Even if it’s too late for early influence, try to help the team stop focusing on what they can’t influence, and start looking for what they can do. Can you ask them to analyze risks and prevent them? Can they investigate options, or prepare for the next step? Put them to work! Influence is especially important in turbulent times, because if people feel that they have influence, they can be more flexible and relaxed, even if the future is a bit uncertain. If they have no influence, they feel insecure, so they will be less flexible.

What is there is no improvement? Well, there must be some reason for the change; will it make customers happy? NCAB-colleagues? Showing people how much your team are helping others can make them feel a lot better. Also, there are always some hidden opportunities in a change, and if happy customers and colleagues can get people past the first part of the change curve, then they will help you find, or create, opportunities in the If… then-phase.

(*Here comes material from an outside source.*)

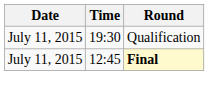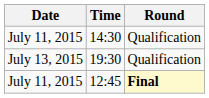+ row: July 11, 2015 | 14:30 | Qualification
19:30 | Date: July 11, 2015 -> July 13, 2015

All these actions involve dialogue. So be available, meet with them often, even if they are being difficult. Encourage their questions; ask for their ideas and their help.

In big change projects, it can be helpful with a step-by-step process. This is a famous one by John Kotter, 8 steps:

1. Increase urgency Make it clear what can be gained by starting on this day.
2. Build a guiding team Don’t do everything yourself – it’s no fun and you’ll become a bottleneck. Bring on a mix of people.
3. Get the vision right Why are we doing this again? (Visions are seldom clear from the start.)
4. Communicate for buy-in Information is a start, dialogue is more effective, but involvement and influence, that’s what gets the buy-in.
5. Empower action Encourage levelling up and exploring.
6. Create short-term wins In long change projects, visible steps forward and small improvements are important to boost energy. Celebrate!
7. Don’t let up Usually, you have to keep driving the change longer than you think! Be prepared for setbacks, or people just running out of energy.
8. Make change stick Most changes need some adjusting – they seldom come out exactly as planned. If you prepare for follow-ups and adjustments in advance, people will be less surprised and disappointed.

So, there is a lot you can do to make difficult change easier. Involvement, influence and improvement.